Mortgage Choice senior corporate affairs manager, Kristy Sheppard said, “Fixed rate loan demand remained at 7% of all our loan approvals over Winter, dropping slightly in August. This is not surprising given the large pricing difference between fixed and variable rates plus uncertainty over the details of cash rate increases that are expected to occur soon.”
“The popularity of fixed rates has veered between only 2% and 9% of all our approvals since July last year - a long way from its peak of 39% in November 2007. It indicates Australians are still unsure as to whether it is worth paying a significant amount more for the peace of mind over repayments that fixed loans provide.
“Variable rate loans are still far and away the most popular type of loans, at 86% of approvals.

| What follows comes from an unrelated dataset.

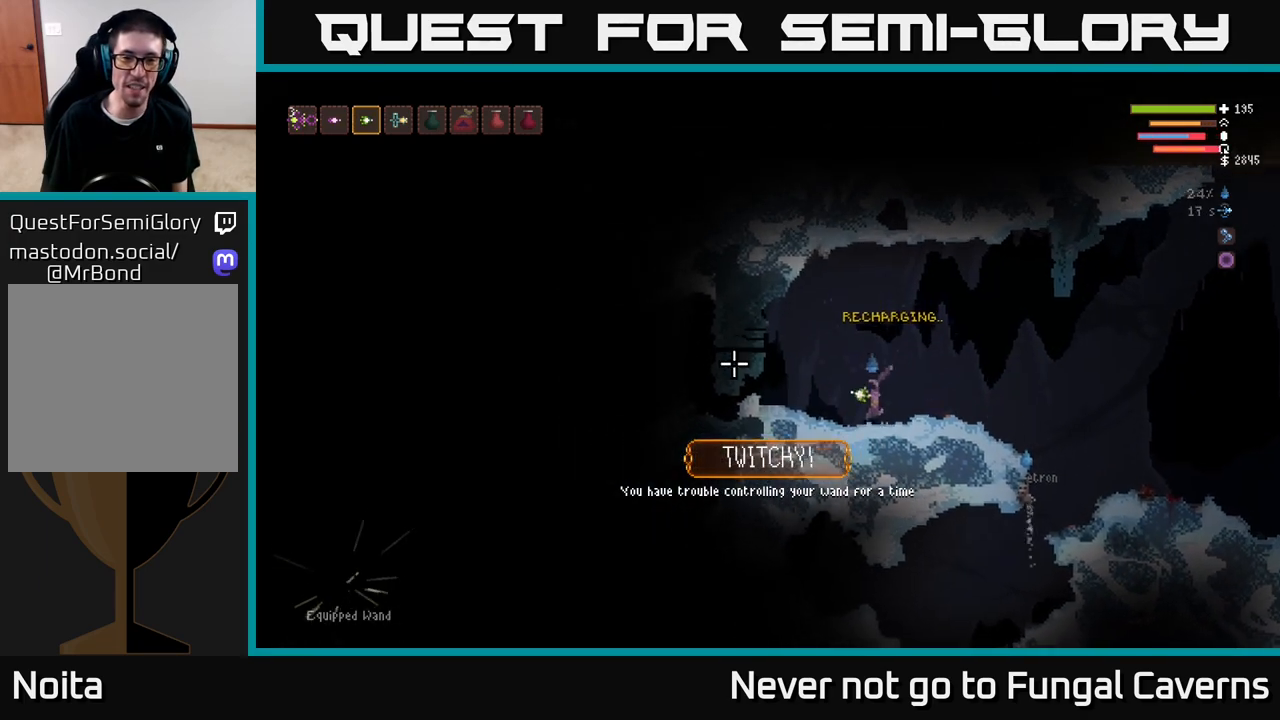
{"buttons": ["L2", "R2"], "left_stick": "center", "right_stick": "left", "events": [[117, "L2", "down"], [150, "left_stick", "left"], [400, "R2", "down"], [467, "left_stick", "center"]]}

However, standard variable loans at 43.31% overtook basic variable at 43.05% in August to once again become the loan of choice, after trailing the simpler product type since January.
“This indicates that a greater number of borrowers are happy to pay a little extra for the privilege of more flexibility and features within their standard variable home loan, perhaps as job security and economic stability concerns settle down.
“It could also be reflective of a rise in housing finance demand from the more confident categories of borrower - upgraders, refinancers and investors.”
Uptake of line of credit loans (generally popular with property investors) increased slightly to 6% of all approvals, comparing to a 12-month average of 7%.